TEXT BLOCK -
------------

# Psychonauts Review



## Winters_Sorrow (Mar 2, 2006)

Psychonauts is an innovative new platformer by the creators of Grim Fandango & Day of the Tentacle.
Anyone who's ever played those two games will recognise the warped humour and surreal characters that Tim Schafer excels in.

Psychonauts follows the adventures of Rasputin (or Raz), a small psychic boy who runs away from the circus to join the Psychonauts training camp.

One of the new key elements of this game is Rasputin's ability to enter the minds of people he encounters to obtain clues, additional mental powers and defeat monsters.

Among the mental powers Raz obtains are:
Telekinesis; Invisibility, Psi Blast, Pryokinesis, Levitation, Clairvoyance, Mental Shield and Confusion.

The dialogue is very smart and witty, the character design is good and the design of some of the sets (especially the mental sets) are absolutely jaw-dropping.

My favourite set & story has to be the guard of the insane asylum and his "milkman" complex. The mental set takes place in a surburban environment so twisted and warped you literally leap from one street to another at right angles, like some M.C. Escher painting.

I really enjoyed this game as it had some good puzzles and the story/dialogue was entertaining enough to forgive it's flaws, which I will now go into.

This game does have flaws unfortunately, but they are mostly the flaws of the Platform genre as a whole, so try not to hold it against Psychonauts personally. 

The Story
The plot, whilst very entertaining and enjoyable, was incredibly linear with little or no sidetracks or optional missions to go onto - Jak & Daxter still rules the roost on side missions for me.

Replayability
I have recently finished this (as I am not a terribly good gamer, that may speak of it being too easy as well, but I'll let individuals be the judge of that).
When I did finish it, I was disappointed to learn that it has virtually no replay features whatsoever, I haven't unlocked anything new, and there's no incentive or new features to encourage me to play it anew.

Jump, Swing & Repeat
This is a flaw of Platform games in particular but is present in Psychonauts as well. The last few levels, especially, ensure that to progress you must master all the jumping, floating (levitation) and swinging skills that you will have used at various stages in the game. It is very intolerate of error, and you must time your swings/jumps/floats perfectly or suffer immediate death.
This is a real annoyance that usually puts me off Platform games (I remember getting very wound up in Jak & Daxter as well, so even that game had it).

Overall, the freshness of the dialogue, character design and set design are enough to ensure that this is still a great game to play, but the flaws of it's linear play, no replay value, no multi-player (or even 2 player) functionality, and "immediate death" in the later stages means this only warrants a 7/10 from me.


----------

------------

REQUIREMENT 1 -
Rewrite the part of the Psychonauts review that starts with "I really enjoyed" and ends with "now go into.", swapping "puzzles" for "boss fights".
REQUIREMENT 2 -
Give back the listing word for word, from its first line through the line containing "-0.022586, 0.973984, -0.603246]]", with both of those lines included. Leave the pictures out.
The review and the listing after it have nothing to do with each other.

MATERIAL SHOWN -
------------

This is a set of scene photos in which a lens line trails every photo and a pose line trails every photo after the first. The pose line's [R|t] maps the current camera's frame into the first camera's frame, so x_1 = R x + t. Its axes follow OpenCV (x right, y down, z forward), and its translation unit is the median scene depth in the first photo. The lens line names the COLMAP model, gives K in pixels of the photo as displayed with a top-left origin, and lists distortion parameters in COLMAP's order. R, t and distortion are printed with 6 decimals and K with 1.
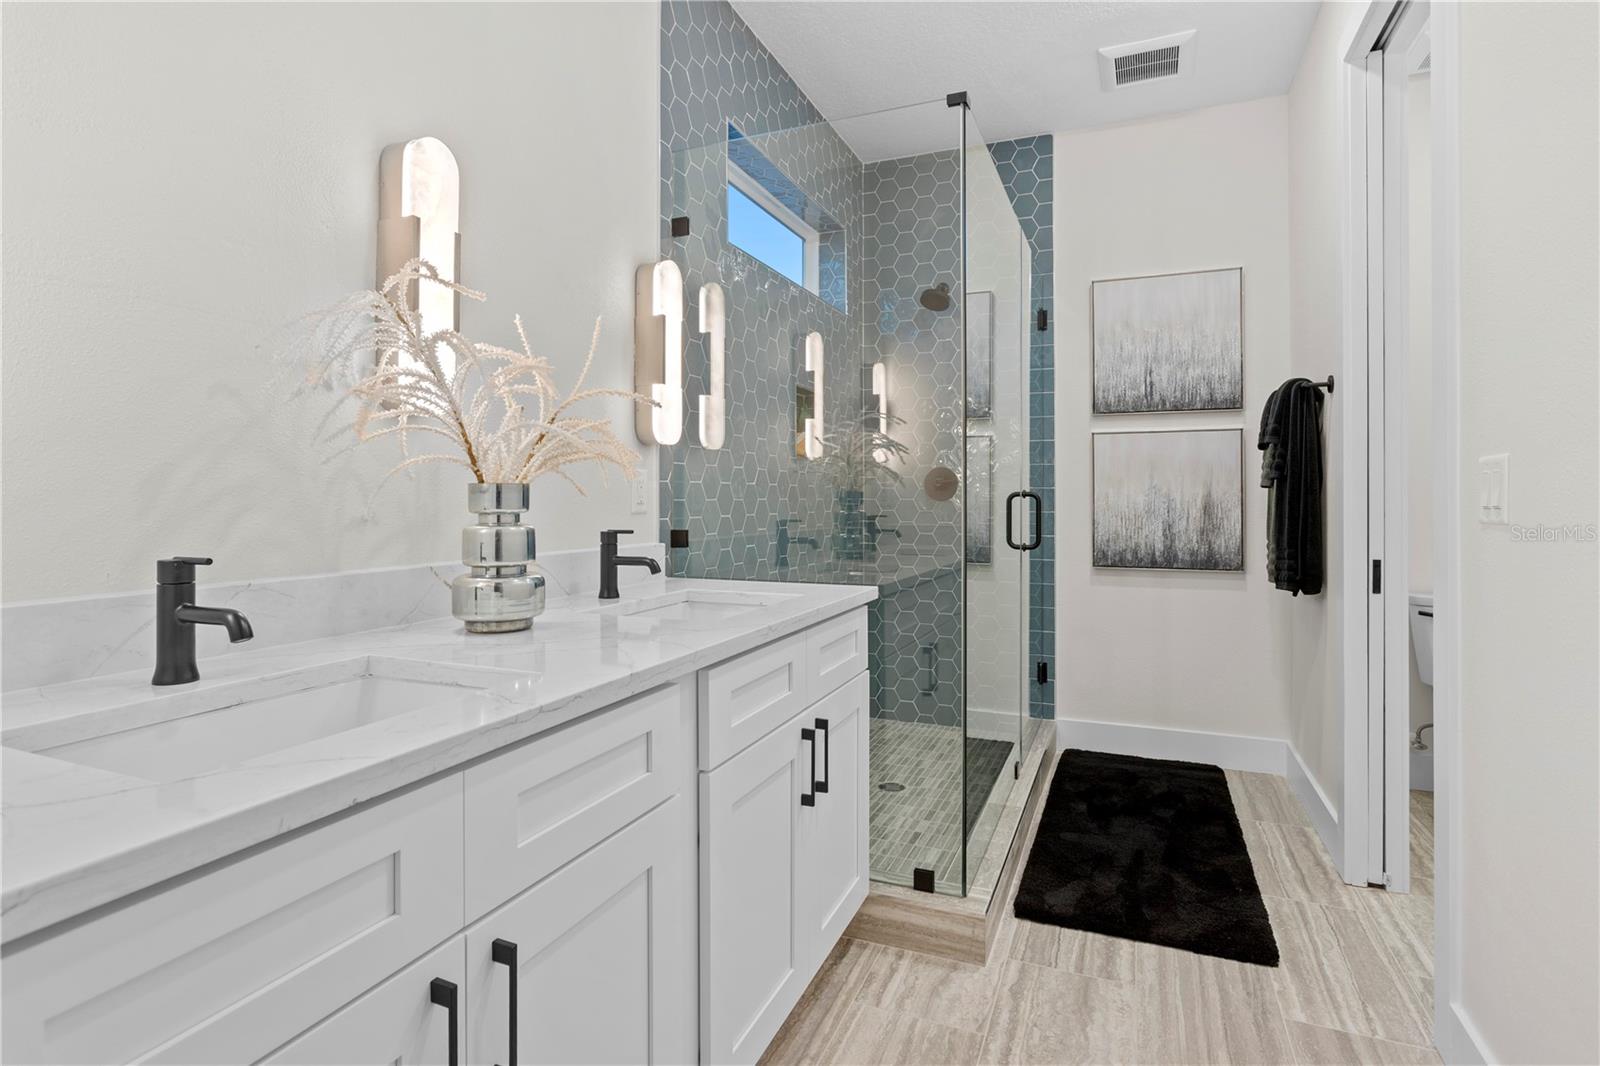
lens RADIAL K [[789.7, 0, 806.5], [0, 789.7, 485.8], [0, 0, 1]] dist [-0.017593, 0.010411]
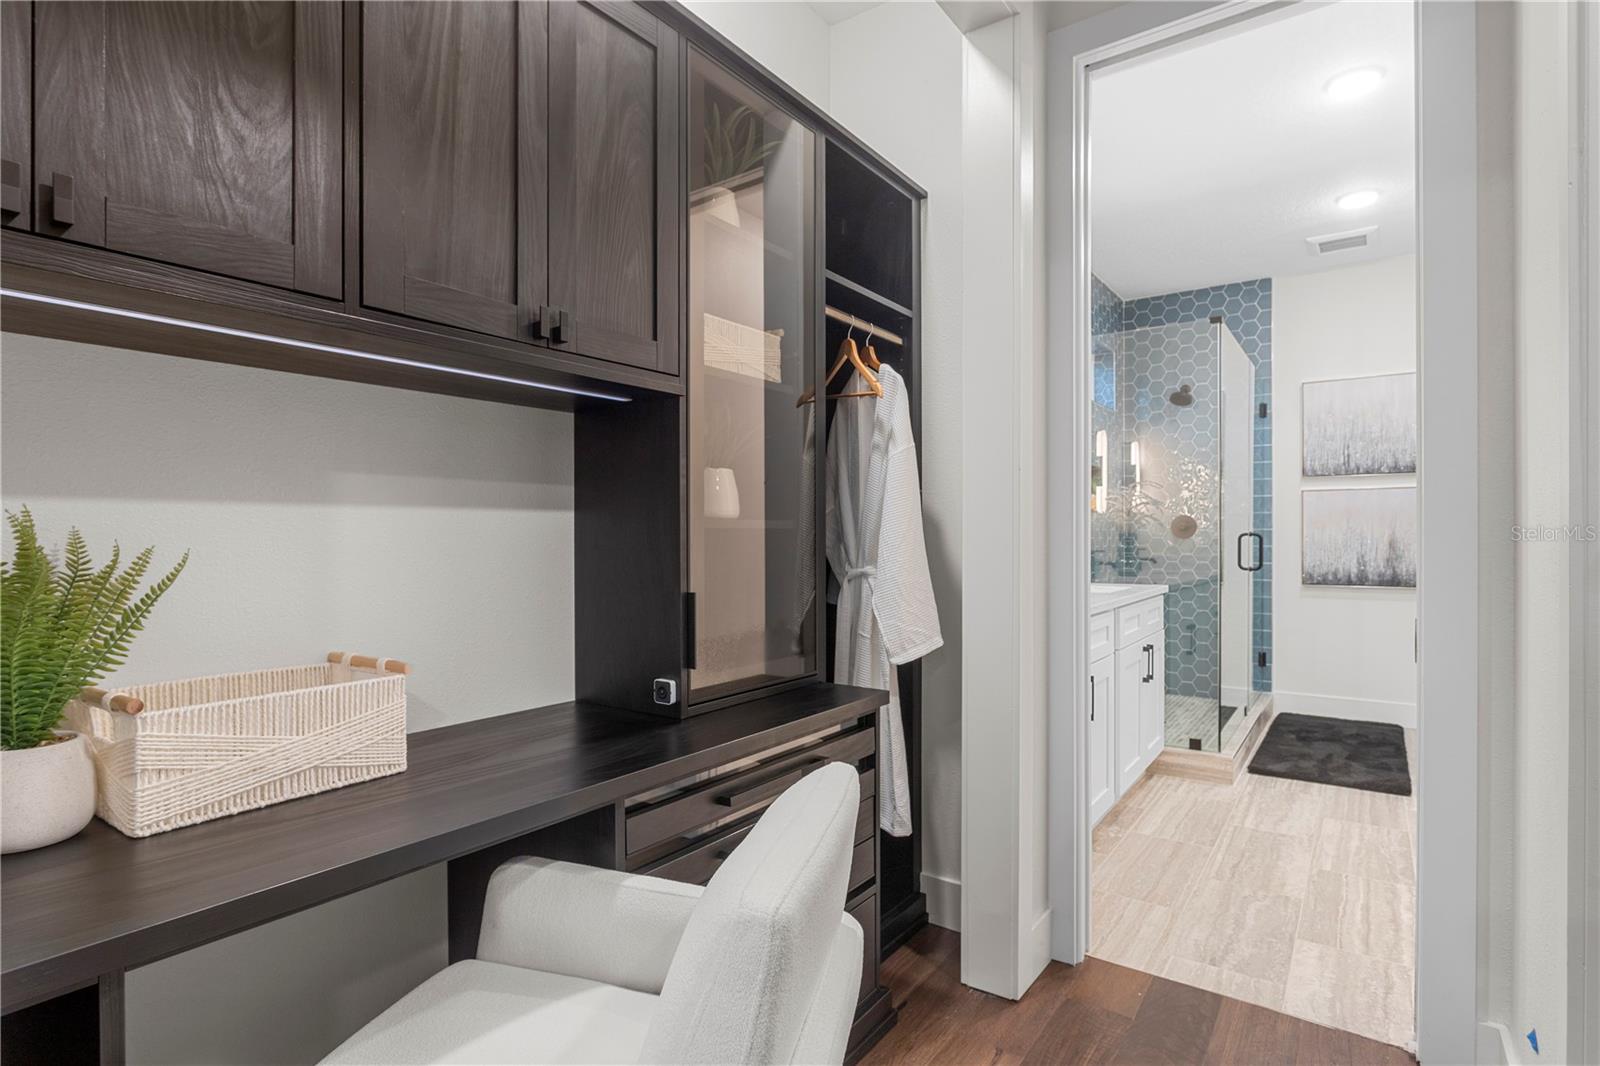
lens RADIAL K [[789.7, 0, 805.3], [0, 789.7, 542.2], [0, 0, 1]] dist [-0.017593, 0.010411]
pose [[0.974207, -0.003780, -0.225627, -0.196767], [0.008778, 0.999738, 0.021151, -0.012351], [0.225488, -0.022586, 0.973984, -0.603246]]
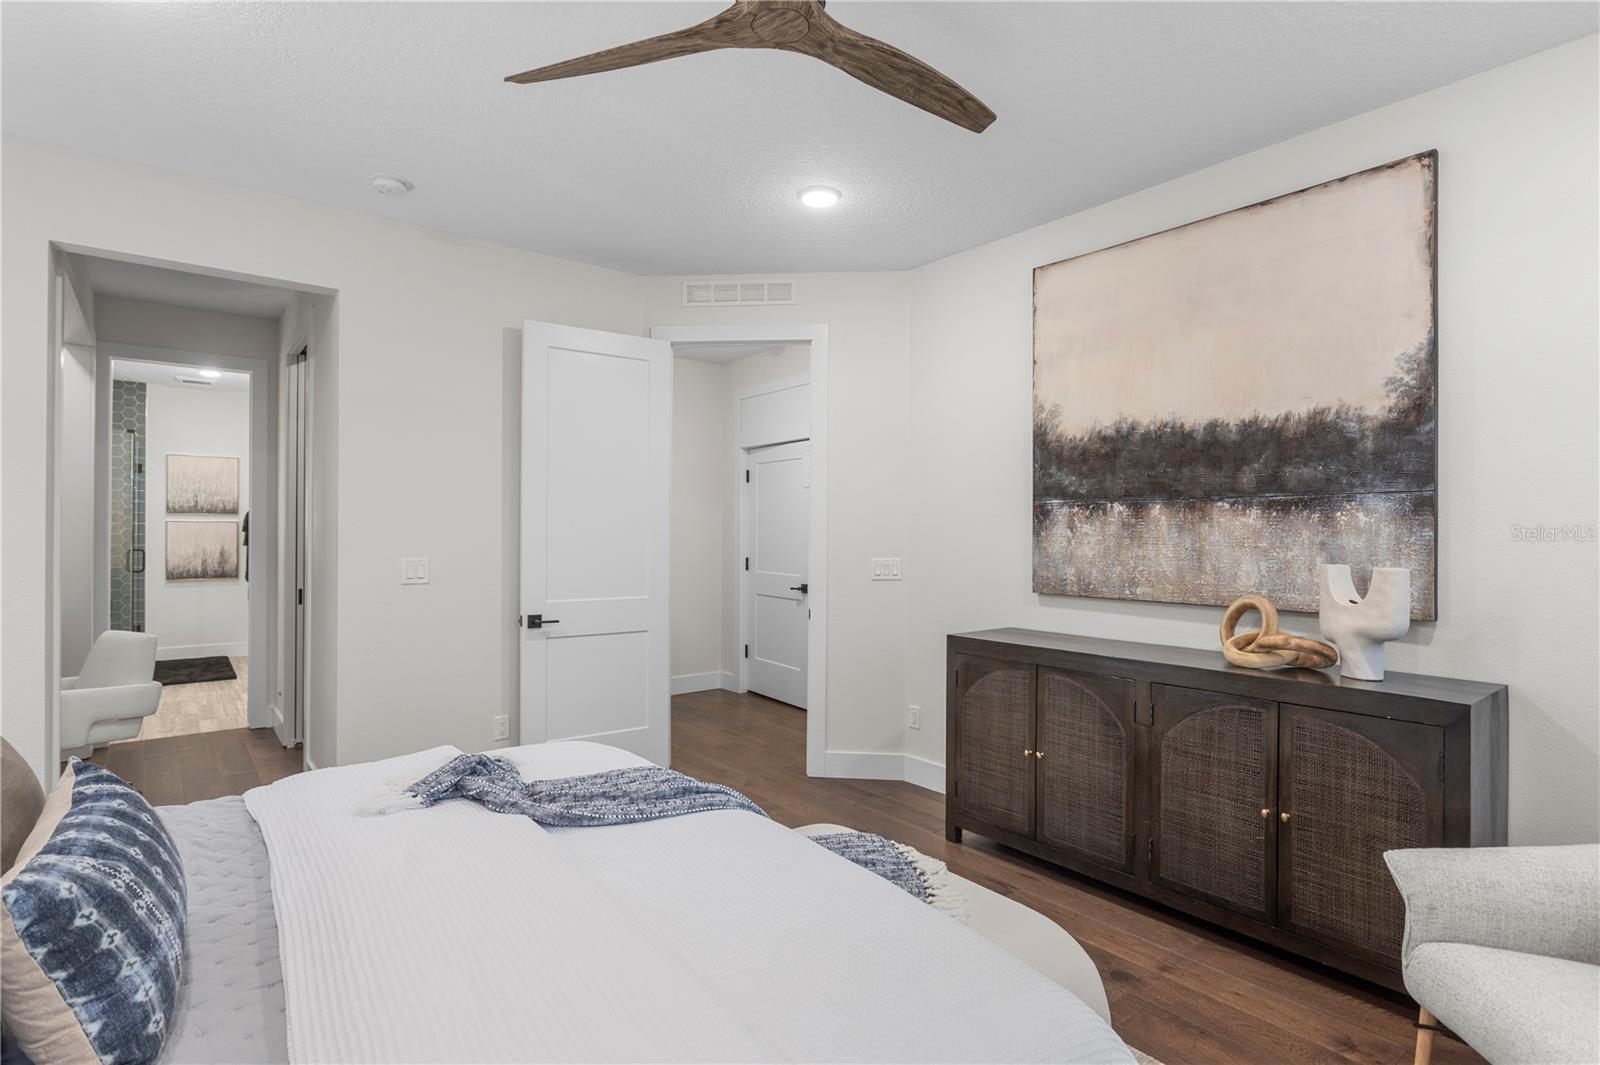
lens RADIAL K [[789.7, 0, 804.8], [0, 789.7, 535.7], [0, 0, 1]] dist [-0.017593, 0.010411]
pose [[0.469273, 0.002954, 0.883048, -0.807343], [-0.014346, 0.999888, 0.004279, -0.062922], [-0.882937, -0.014676, 0.469263, -1.770063]]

------------

YOUR SOLUTION 1 -
I really enjoyed this game as it had some good boss fights and the story/dialogue was entertaining enough to forgive it's flaws, which I will now go into.

YOUR SOLUTION 2 -
This is a set of scene photos in which a lens line trails every photo and a pose line trails every photo after the first. The pose line's [R|t] maps the current camera's frame into the first camera's frame, so x_1 = R x + t. Its axes follow OpenCV (x right, y down, z forward), and its translation unit is the median scene depth in the first photo. The lens line names the COLMAP model, gives K in pixels of the photo as displayed with a top-left origin, and lists distortion parameters in COLMAP's order. R, t and distortion are printed with 6 decimals and K with 1.
lens RADIAL K [[789.7, 0, 806.5], [0, 789.7, 485.8], [0, 0, 1]] dist [-0.017593, 0.010411]
lens RADIAL K [[789.7, 0, 805.3], [0, 789.7, 542.2], [0, 0, 1]] dist [-0.017593, 0.010411]
pose [[0.974207, -0.003780, -0.225627, -0.196767], [0.008778, 0.999738, 0.021151, -0.012351], [0.225488, -0.022586, 0.973984, -0.603246]]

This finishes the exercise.